Tsunamis, cyclones, hurricanes, droughts and floods: in the past decade the frequency and intensity of natural hazards have increased exponentially. Climate change seems to induce disaster by increasing extreme weather conditions and climate hazards and by increasing the vulnerability of communities to natural hazards, particularly through ecosystem degradation, reductions in water and food availability, and changes to livelihoods.
The Intergovernmental Panel on Climate Change (IPCC) stated that, in the absence of measures to reduce disaster risks, catastrophic consequences are likely to happen. The adverse impact of climate change, and the lack of adaptation measure will lead to more heat waves and droughts in some regions which will likely lead to land degradation, damage to crops or reduced yields, more livestock deaths, and an increased risk of wildfire.
High precipitation in some regions will trigger floods and landslides, with potentially large losses of life and assets. These events will damage agriculture, settlements, commerce and transport and may further increase pressures on urban and rural infrastructure.
Cyclones, typhoons and hurricanes will affect coastal regions, with potentially large additional losses of lives and assets. Climate change slow onset events such as sea-level rise, coupled with coastal storms, will increase the impacts of storm surge and river flooding and damage livelihood systems and protective ecosystems.
However, natural hazards by themselves do not cause disasters. Disasters emerge when there is a combination of an exposed, vulnerable and poorly prepared population or community to hazard events. Climate change, with other man-made vulnerabilities such as unplanned urban growth and risky investments, will add yet another stress to the environmental degradation, further reducing communities’ abilities to cope with even the existing levels of weather hazards.
The second Preparatory Committee for the Third UN World Conference on Disaster Risk Reduction opened yesterday (17-18 November 2014). The negotiation process on the implementation of the Hyogo Framework for Action will lead to the World Conference on 14-18 March 2015, where the new framework for disaster risk reduction will be adopted.
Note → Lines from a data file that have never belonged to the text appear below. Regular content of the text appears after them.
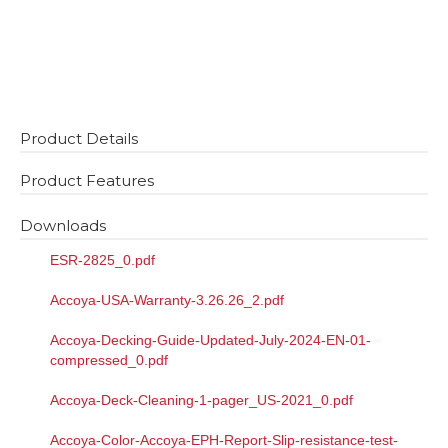
Product Details
Product Features
Downloads
ESR-2825_0.pdf
Accoya-USA-Warranty-3.26.26_2.pdf
Accoya-Decking-Guide-Updated-July-2024-EN-01-
compressed_0.pdf
Accoya-Deck-Cleaning-1-pager_US-2021_0.pdf
Accoya-Color-Accoya-EPH-Report-Slip-resistance-test-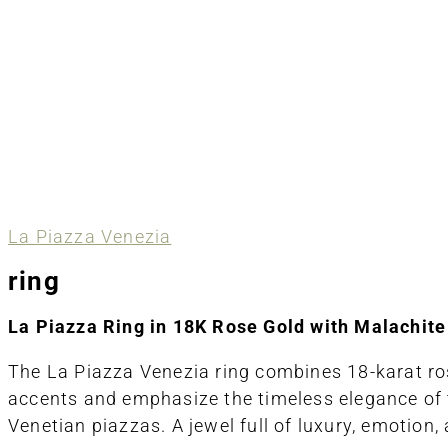
La Piazza Venezia
ring
La Piazza Ring in 18K Rose Gold with Malachit
The
La Piazza Venezia
ring combines 18-karat ros
accents and emphasize the timeless elegance of th
Venetian piazzas. A jewel full of luxury, emotion, 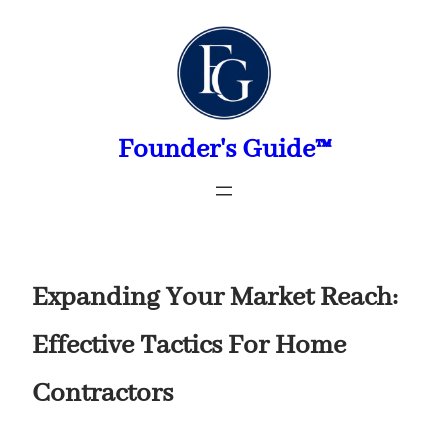
Skip
to
content
Founder's Guide™
Expanding Your Market Reach:
Effective Tactics For Home
Contractors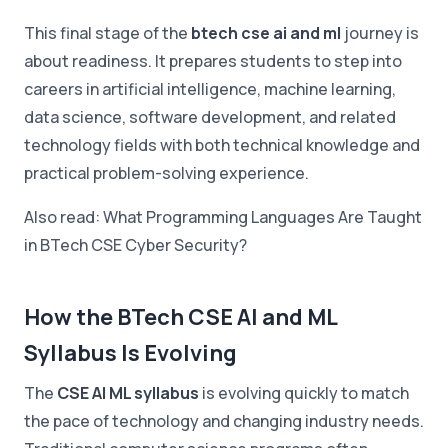
This final stage of the
btech cse ai and ml
journey is
about readiness. It prepares students to step into
careers in artificial intelligence, machine learning,
data science, software development, and related
technology fields with both technical knowledge and
practical problem-solving experience.
Also read: What Programming Languages Are Taught
in BTech CSE Cyber Security?
How the BTech CSE AI and ML
Syllabus Is Evolving
The
CSE AI ML syllabus
is evolving quickly to match
the pace of technology and changing industry needs.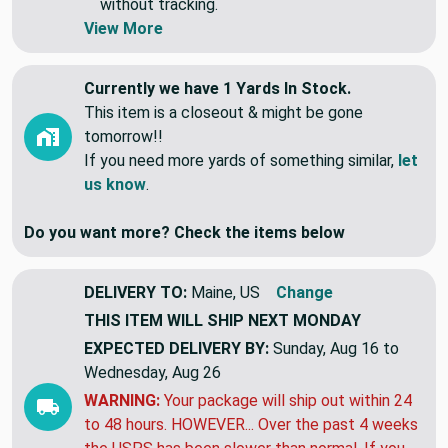
Swatches are shipped first class letter,
without tracking.
View More
Currently we have 1 Yards In Stock.
This item is a closeout & might be gone
tomorrow!!
If you need more yards of something similar,
let
us know
.
Do you want more? Check the items below
DELIVERY TO:
Maine, US
Change
THIS ITEM WILL SHIP
NEXT MONDAY
EXPECTED DELIVERY BY:
Sunday, Aug 16 to
Wednesday, Aug 26
WARNING:
Your package will ship out within 24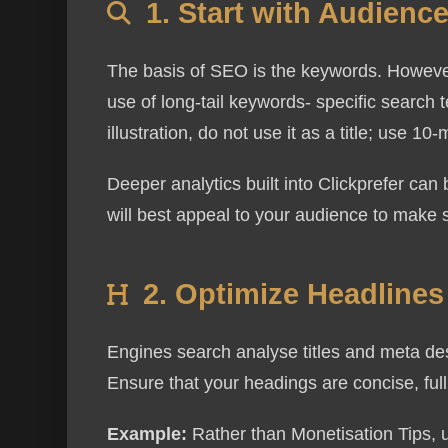
1. Start with Audien
The basis of SEO is the keywords. However
use of long-tail keywords- specific search 
illustration, do not use it as a title; use 
Deeper analytics built into Clickprefer ca
will best appeal to your audience to make s
2. Optimize Headline
Engines search analyse titles and meta desc
Ensure that your headings are concise, full
Example:
Rather than Monetisation Tips, u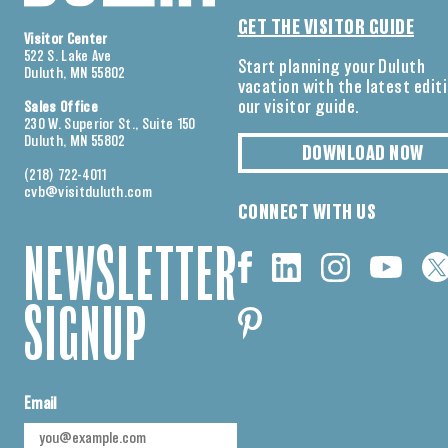
GET THE VISITOR GUIDE
Visitor Center
522 S. Lake Ave
Start planning your Duluth
Duluth, MN 55802
vacation with the latest edit
our visitor guide.
Sales Office
230 W. Superior St., Suite 150
Duluth, MN 55802
DOWNLOAD NOW
(218) 722-4011
cvb@visitduluth.com
CONNECT WITH US
NEWSLETTER
SIGNUP
Email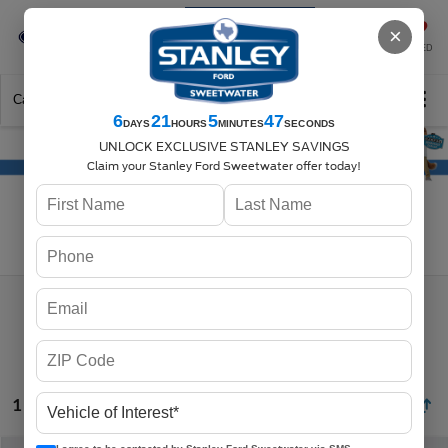
Se-Habla-Español
×
SAVED
Call
325-842-7358
Directions
Search
6
21
5
47
DAYS
HOURS
MINUTES
SECONDS
UNLOCK EXCLUSIVE STANLEY SAVINGS
Claim your Stanley Ford Sweetwater offer today!
Search
1 vehicle found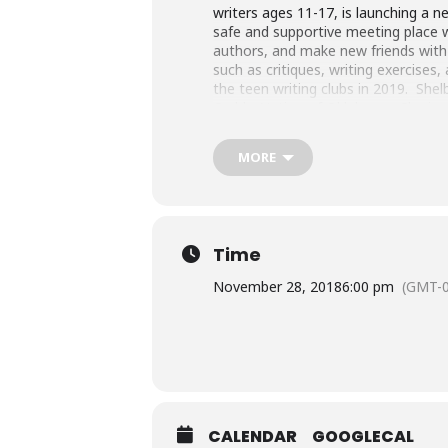
writers ages 11-17, is launching a n
safe and supportive meeting place w
authors, and make new friends with f
such as critiques, writing exercises
the teen writing clubs in 2019. Shelb
Caddo Nation of Oklahoma. She is an
Indian tribes, individual Indians, 
Defying Gravity: An Anthology of W
MORE
Winner, Outside In Literary and Trav
the National Council for the Smiths
Time
November 28, 2018
6:00 pm
(GMT-0
CALENDAR
GOOGLECAL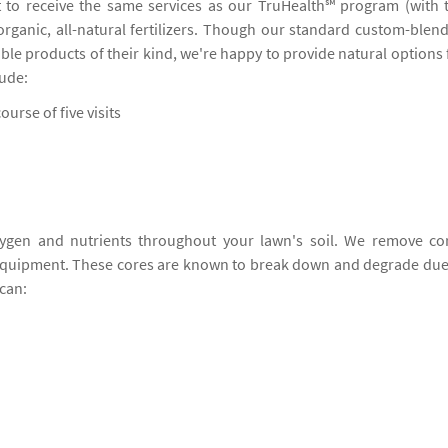
 to receive the same services as our TruHealth℠ program (with 
 organic, all-natural fertilizers. Though our standard custom-blen
ble products of their kind, we're happy to provide natural options 
lude:
ourse of five visits
ygen and nutrients throughout your lawn's soil. We remove co
 equipment. These cores are known to break down and degrade due
can: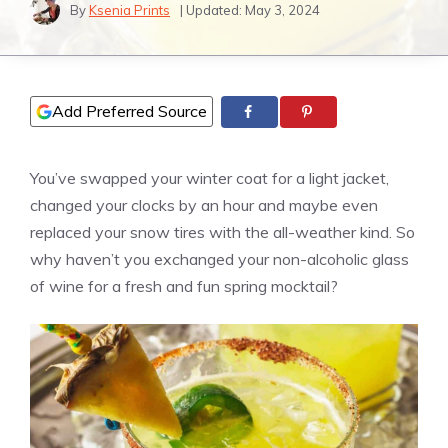
By
Ksenia Prints
| Updated:
May 3, 2024
Add Preferred Source
You’ve swapped your winter coat for a light jacket,
changed your clocks by an hour and maybe even
replaced your snow tires with the all-weather kind. So
why haven’t you exchanged your non-alcoholic glass
of wine for a fresh and fun spring mocktail?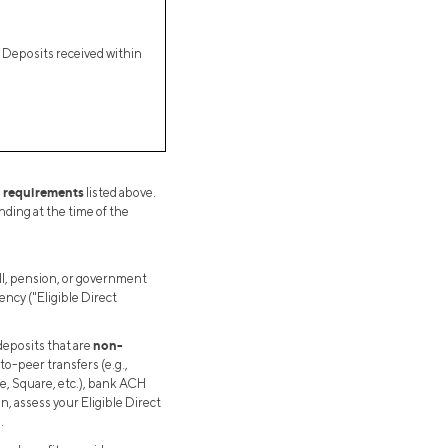
t Deposits received within
l requirements
listed above.
ding at the time of the
ll, pension, or government
ency ("Eligible Direct
non-
deposits that are
to-peer transfers (e.g.,
pe, Square, etc.), bank ACH
on, assess your Eligible Direct
.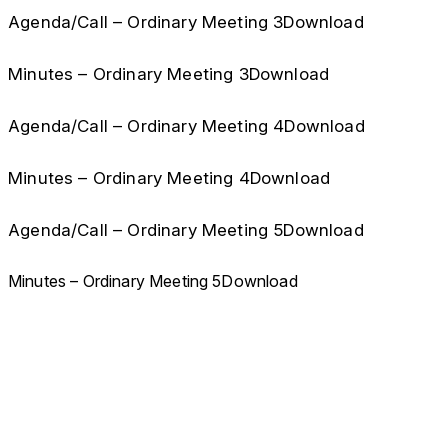
Agenda/Call – Ordinary Meeting 3Download
Minutes – Ordinary Meeting 3Download
Agenda/Call – Ordinary Meeting 4Download
Minutes – Ordinary Meeting 4Download
Agenda/Call – Ordinary Meeting 5Download
Minutes – Ordinary Meeting 5Download
CCHLA
Centro de Ciências Humanas,
Letras e Artes
Instagram
WhatsApp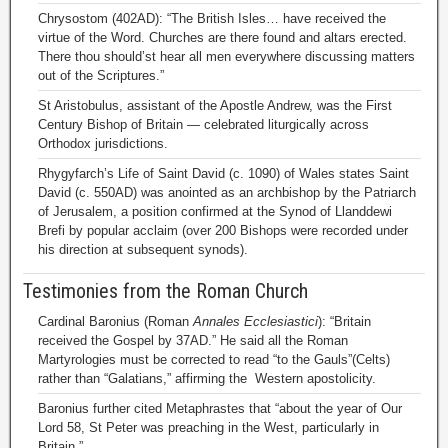
Chrysostom (402AD): “The British Isles… have received the
virtue of the Word. Churches are there found and altars erected.
There thou should’st hear all men everywhere discussing matters
out of the Scriptures.”
St Aristobulus, assistant of the Apostle Andrew, was the First
Century Bishop of Britain — celebrated liturgically across
Orthodox jurisdictions.
Rhygyfarch’s Life of Saint David (c. 1090) of Wales states Saint
David (c. 550AD) was anointed as an archbishop by the Patriarch
of Jerusalem, a position confirmed at the Synod of Llanddewi
Brefi by popular acclaim (over 200 Bishops were recorded under
his direction at subsequent synods).
Testimonies from the Roman Church
Cardinal Baronius (Roman
Annales Ecclesiastici
): “Britain
received the Gospel by 37AD.” He said all the Roman
Martyrologies must be corrected to read “to the Gauls”(Celts)
rather than “Galatians,” affirming the Western apostolicity.
Baronius further cited Metaphrastes that “about the year of Our
Lord 58, St Peter was preaching in the West, particularly in
Britain.”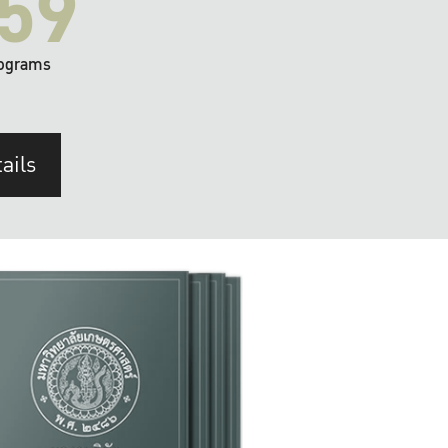
59
ograms
ails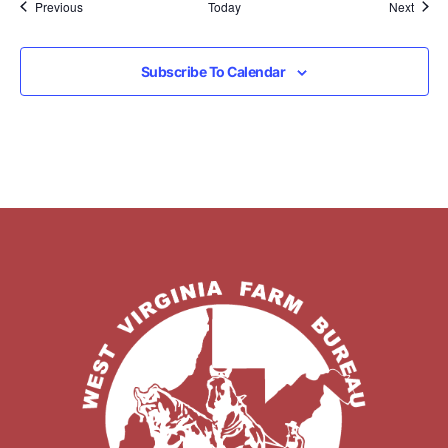
Events
Event
Previous
Today
Next
Subscribe To Calendar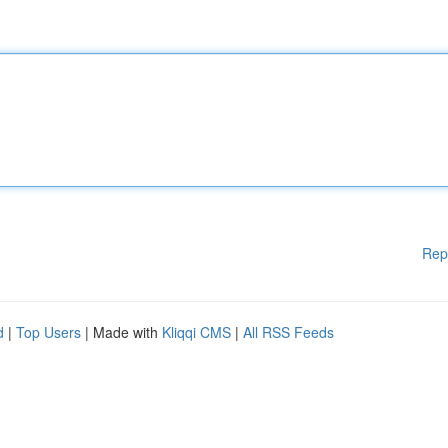
Rep
d
|
Top Users
| Made with
Kliqqi CMS
|
All RSS Feeds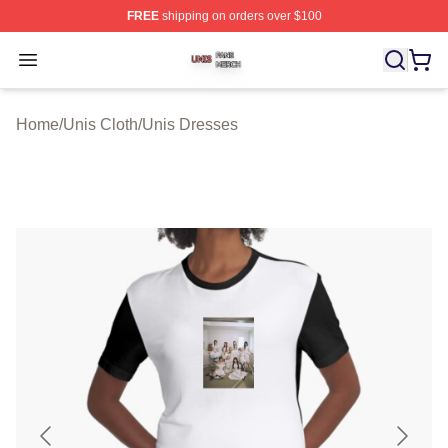
FREE
shipping on orders over $100
Unis Shop ⚡️ Officially Licensed Unis Merch Store
Open menu
Home
/
Unis Cloth
/
Unis Dresses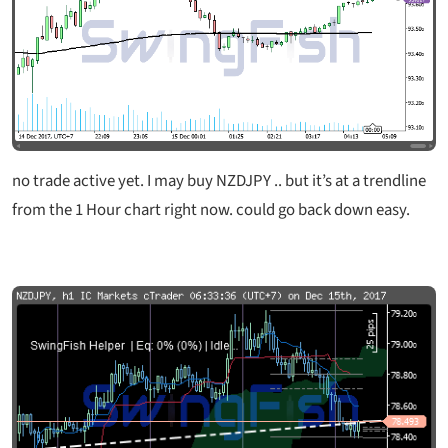
no trade active yet. I may buy NZDJPY .. but it’s at a trendline
from the 1 Hour chart right now. could go back down easy.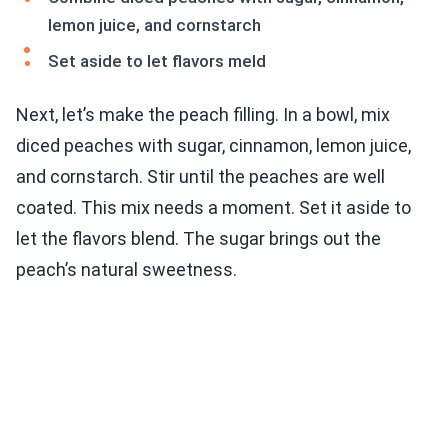
lemon juice, and cornstarch
Set aside to let flavors meld
Next, let’s make the peach filling. In a bowl, mix
diced peaches with sugar, cinnamon, lemon juice,
and cornstarch. Stir until the peaches are well
coated. This mix needs a moment. Set it aside to
let the flavors blend. The sugar brings out the
peach’s natural sweetness.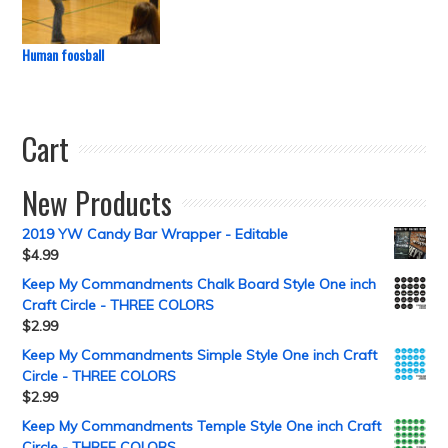
Human foosball
Cart
New Products
2019 YW Candy Bar Wrapper - Editable
$
4.99
Keep My Commandments Chalk Board Style One inch
Craft Circle - THREE COLORS
$
2.99
Keep My Commandments Simple Style One inch Craft
Circle - THREE COLORS
$
2.99
Keep My Commandments Temple Style One inch Craft
Circle - THREE COLORS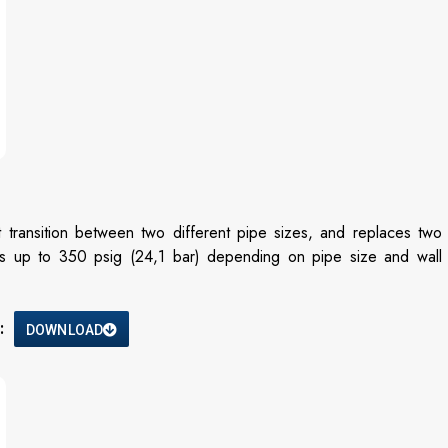
 transition between two different pipe sizes, and replaces two
ures up to 350 psig (24,1 bar) depending on pipe size and wall
:
DOWNLOAD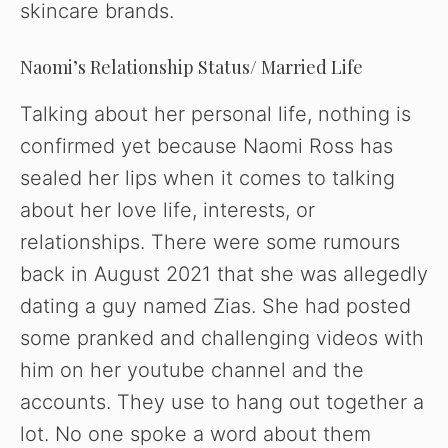
skincare brands.
Naomi’s Relationship Status/ Married Life
Talking about her personal life, nothing is
confirmed yet because Naomi Ross has
sealed her lips when it comes to talking
about her love life, interests, or
relationships. There were some rumours
back in August 2021 that she was allegedly
dating a guy named Zias. She had posted
some pranked and challenging videos with
him on her youtube channel and the
accounts. They use to hang out together a
lot. No one spoke a word about them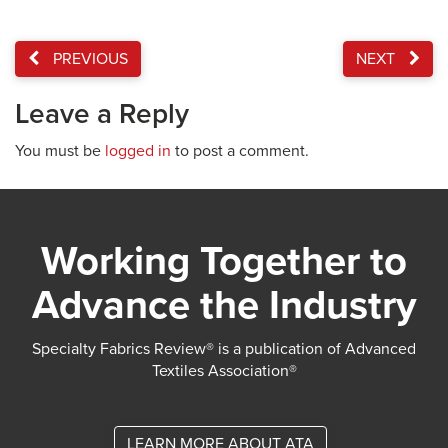
PREVIOUS
NEXT
Leave a Reply
You must be
logged in
to post a comment.
Working Together to
Advance the Industry
Specialty Fabrics Review® is a publication of Advanced
Textiles Association®
LEARN MORE ABOUT ATA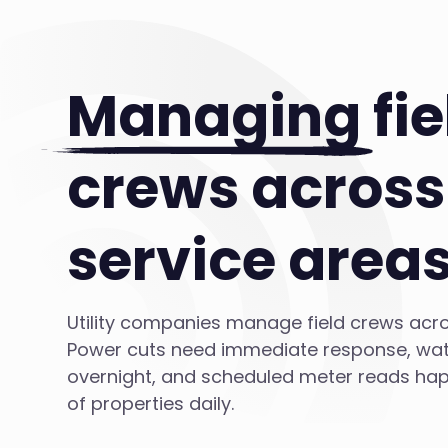
Managing
fie
crews across
service area
Utility companies manage field crews acro
Power cuts need immediate response, wat
overnight, and scheduled meter reads ha
of properties daily.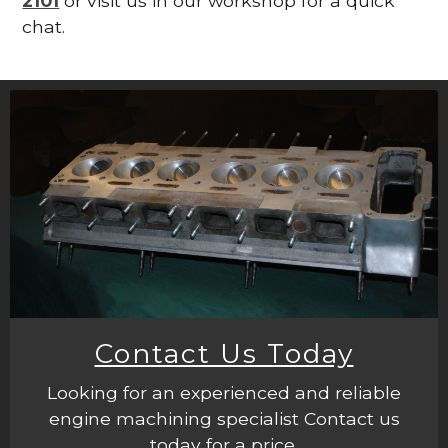
2101
or visit us in our workshop for a quick
chat.
Contact Us Today
Looking for an experienced and reliable
engine machining specialist Contact us
today for a price.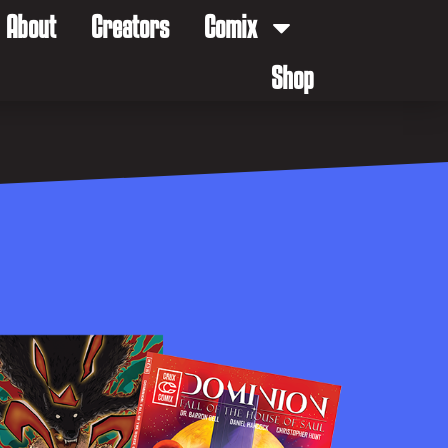
About
Creators
Comix
Shop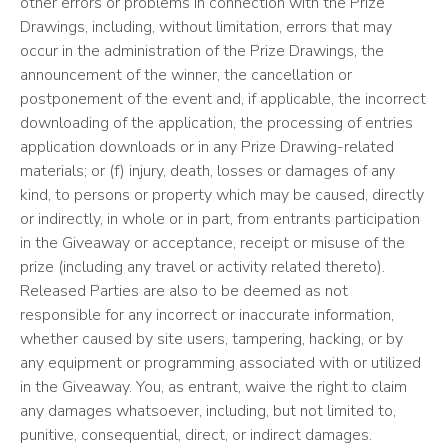
other errors or problems in connection with the Prize
Drawings, including, without limitation, errors that may
occur in the administration of the Prize Drawings, the
announcement of the winner, the cancellation or
postponement of the event and, if applicable, the incorrect
downloading of the application, the processing of entries
application downloads or in any Prize Drawing-related
materials; or (f) injury, death, losses or damages of any
kind, to persons or property which may be caused, directly
or indirectly, in whole or in part, from entrants participation
in the Giveaway or acceptance, receipt or misuse of the
prize (including any travel or activity related thereto).
Released Parties are also to be deemed as not
responsible for any incorrect or inaccurate information,
whether caused by site users, tampering, hacking, or by
any equipment or programming associated with or utilized
in the Giveaway. You, as entrant, waive the right to claim
any damages whatsoever, including, but not limited to,
punitive, consequential, direct, or indirect damages.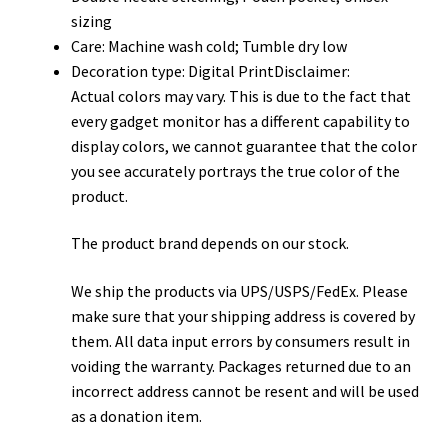
sizing
Care: Machine wash cold; Tumble dry low
Decoration type: Digital PrintDisclaimer:
Actual colors may vary. This is due to the fact that
every gadget monitor has a different capability to
display colors, we cannot guarantee that the color
you see accurately portrays the true color of the
product.
The product brand depends on our stock.
We ship the products via UPS/USPS/FedEx. Please
make sure that your shipping address is covered by
them. All data input errors by consumers result in
voiding the warranty. Packages returned due to an
incorrect address cannot be resent and will be used
as a donation item.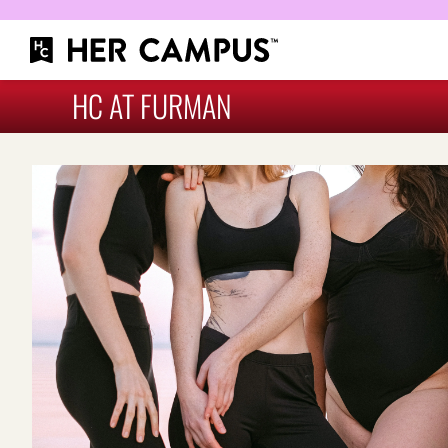
HC AT FURMAN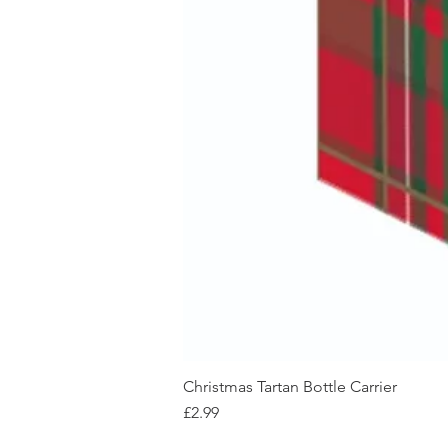
Christmas Tartan Bottle Carrier
Price
£2.99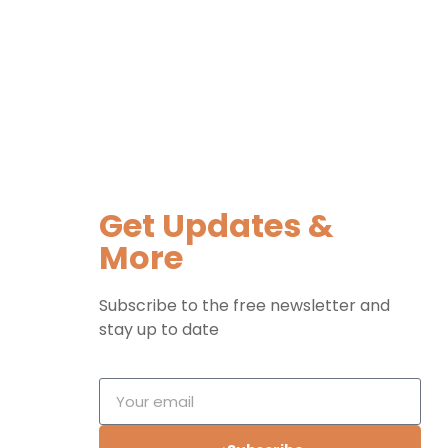
Get Updates &
More
Subscribe to the free newsletter and
stay up to date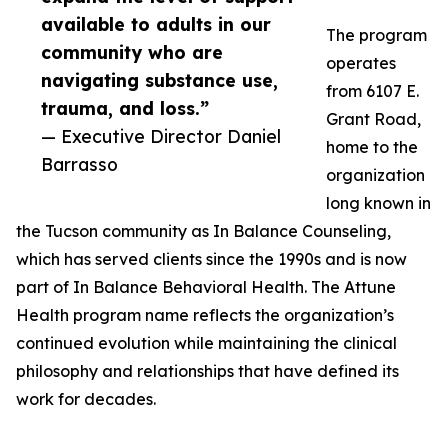
available to adults in our
The program
community who are
operates
navigating substance use,
from 6107 E.
trauma, and loss.”
Grant Road,
— Executive Director Daniel
home to the
Barrasso
organization
long known in
the Tucson community as In Balance Counseling,
which has served clients since the 1990s and is now
part of In Balance Behavioral Health. The Attune
Health program name reflects the organization’s
continued evolution while maintaining the clinical
philosophy and relationships that have defined its
work for decades.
This is a crucial opportunity to include DRR in the post-2015 agenda, in coherence with the SDGs and the climate agreement.
The UN Secretary General, Mr. Ban Ki-moon, sent a message to all the delegates at the opening of Preparatory Committee, stating the importance of addressing natural disasters and climate change:
“Natural hazards and climate risk can take a potentially enormous toll on our societies if countries do not agree on wise, action-oriented measures to save lives, preserve livelihoods and reduce economic losses. The post-2015 framework for disaster risk reduction must take up where the Hyogo Framework for Action leaves off, providing the world with the necessary tools and guidance to reduce risk levels and avoid new dangers. This will be important to our broader development efforts as the world strives next year to adopt a universal climate agreement and a set of sustainable development goals” (Mr. Ban Ki-moon, Secretary General of the United Nations)
Why in Lima?
For the fourth consecutive year, annual economic losses have exceeded $100 billion USD due to increased exposure of industrial assets and private property to extreme disaster events. After the experience of disastrous events such the Indian Ocean tsunami of 2004, the Great Earthquake of Japan in 2011, the Haiti Earthquake and many others, the necessity of avoiding investment decisions that create new risks and encourage ones that reduce existing risks have been acknowledged. The policy foundations for coherence and mutual reinforcement are well established in various decisions of the UNFCC, which are explicit in regards to the importance of disaster risk reduction. The Cancun Adaptation Framework specifically called for:
“Enhancing climate change related disaster risk reduction strategies, taking into consideration the Hyogo Framework for Action, where appropriate, early warning systems, risk assessment and management, and sharing and transfer mechanisms such as insurance, at the local, national, sub-regional and regional levels, as appropriate;”
Governments, communities, businesses, and even households have set course to anticipate hazards and stresses that come with a changing climate and are taking measures to protect people and property. During COP19, the importance of the contribution of adaptation and risk management strategies towards loss and damages associated with climate change impacts was widely recognized. The Warsaw international mechanism for loss and damage was established in COP19 with the purpose of promoting the implementation of approaches to address loss and damage, in particular by facilitating provision of overview of best practices, challenges, experiences and lessons learned. The COP20 in Lima it is expected to endorse the establishment of provisions to implement the international mechanism.
Letizia Sozzi is a Columbia University Master of Science in Negotiation and Conflict Resolution 2015 Candidate. She currently works as a consultant for the United Nations Office for Disaster Risk Reduction (UNISDR) and is a COP20 Delegation Member.